Читать книгу Design Cult - Steven Heller - Страница 5
ОглавлениеCurse of the “D” Word
Do you make things look nice? Do you spend more time worrying about nuance and aesthetics than substance and meaning? Do you fiddle with style while ignoring the big picture? If your answers are yes, yes, or yes, then you are a decorator.
Graphic designers don’t necessarily want to perceive themselves as decorators. But what’s the big deal? Is anything fundamentally wrong with being a decorator? Although Adolf Loos, an architect, proclaimed ornament as a sin in his essay "Ornament and Crime," an attack on late nineteenth-century art nouveau, in truth decoration and ornamentation are no more sinful than purity is supremely virtuous.
Take for example the psychedelic style of the late 1960s that was smothered in flamboyant ornamentation (indeed much of it borrowed from Loos’s dreaded art nouveau). Nonetheless, it was a revolutionary graphic language used as a code for a revolutionary generation—which was exactly the same role art nouveau played seventy years earlier with its vituperative rejection of antiquated, nineteenth-century academic verities. Likewise, psychedelia’s immediate predecessor, Push Pin Studios, from the late 1950s through the 1970s, was known for reprising passé decorative conceits. In the context of the times, it was a purposeful and strategic alternative to the purist Swiss Style that evolved into drab corporate modernism, which had rejected decoration (and eclectic quirkiness) in favor of bland Helvetica. In their view, content and meaning were not sacrificed but rather illuminated and made more appealing.
Antidecorative ideological fervor to the contrary, decoration is not inherently good or bad. While frequently applied to conceal faulty merchandise and flawed concepts, it nonetheless can enhance a product when used with integrity—and taste. Decorators do not simply and mindlessly move elements around to achieve an intangible or intuitive goal: rather, they optimize materials at hand to tap into an aesthetic allure that instills a certain kind of pleasure.
Loos and likeminded late nineteenth- and early twentieth-century design progressives argued that excessive ornament existed solely to deceive the public into believing they were getting more value for their money—when in fact they were being duped through illusionary conceits. These critics argued that art nouveau (and later art deco or postmodern) decoration on buildings, furniture, and graphic design rarely added to a product’s functionality or durability; it also locked the respective objects in a vault of time that eventually rendered everything obsolete. Decoration was therefore the tool of obsolescence.
However, decoration also plays an integral role in the total design scheme. It is not merely wallpaper. (And what’s wrong with beautiful wallpaper, anyway?) Good decoration is that which enhances or frames a product or message. The euro paper currency, with its colorful palette and pictorial vibrancy, is much more appealing than the staid U.S. dollar. While the “greenback” is composed of ornate rococo engravings, the U.S. bills lack the visual pizzazz of the euro. Of course, visual pizzazz is irrelevant if one is clutching a score of $100 bills: Putting the respective face values of the currencies aside, the euro is an indubitably more stimulating object of design because it is a decorative tour de force with a distinct function. One should never underestimate the power of decoration to stimulate the users of design.
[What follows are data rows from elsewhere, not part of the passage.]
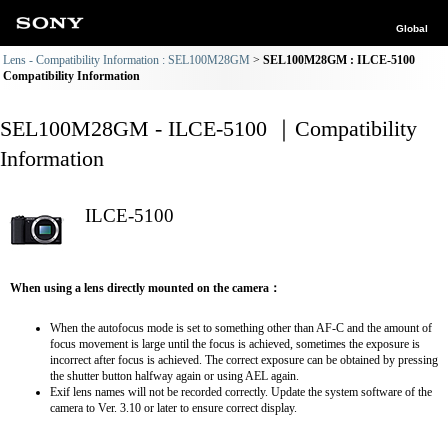
Global
Lens - Compatibility Information : SEL100M28GM
SEL100M28GM : ILCE-5100
Compatibility Information
SEL100M28GM - ILCE-5100 ｜Compatibility
Information
ILCE-5100
When using a lens directly mounted on the camera：
When the autofocus mode is set to something other than AF-C and the amount of
focus movement is large until the focus is achieved, sometimes the exposure is
incorrect after focus is achieved. The correct exposure can be obtained by pressing
the shutter button halfway again or using AEL again.
Exif lens names will not be recorded correctly. Update the system software of the
camera to Ver. 3.10 or later to ensure correct display.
Decoration is a marriage of forms (color, line, pattern, letter, picture) that does not overtly tell a story or convey a literal message but serves to stimulate the senses. Paisley, herringbone, or tartan patterns are decorative yet nonetheless elicit certain visceral responses. Ziggurat or sunburst designs on the façade of a building or the cover of a brochure spark a chord even when type is absent. Decorative and ornamental design elements are backdrops yet possess the power to draw attention, which ultimately prepares the audience to receive the message.
It takes as much sophistication to be a decorator as it does to be a wire framer. A designer who decorates yet does not know how to effectively control, modulate, or create ornamental elements is doomed to produce turgid work. The worst decorative excesses are not the obsessively baroque borders and patterns that are born of an eclectic vision (like the vines and tendrils that strangulated the typical art nouveau poster or page) but the ignorant application of dysfunctional doodads that are total anachronisms. A splendidly ornamented package, including the current crop of boutique teas, soaps, and food wrappers, may cost a little more to produce but still have quantifiable impact on the consumers with discerning tastes who buy them (and who sometimes keep the boxes after the product is used).
There are many different kinds and degrees of decoration and ornamentation. While none of it is really sinful, much of it is trivial. And yet to be a practitioner of this kind of design does not a priori relegate one to inferior status branded with a scarlet (shadowed, inline, and bifurcated) letter “D.”
Some designers are great because they are exemplary decorators.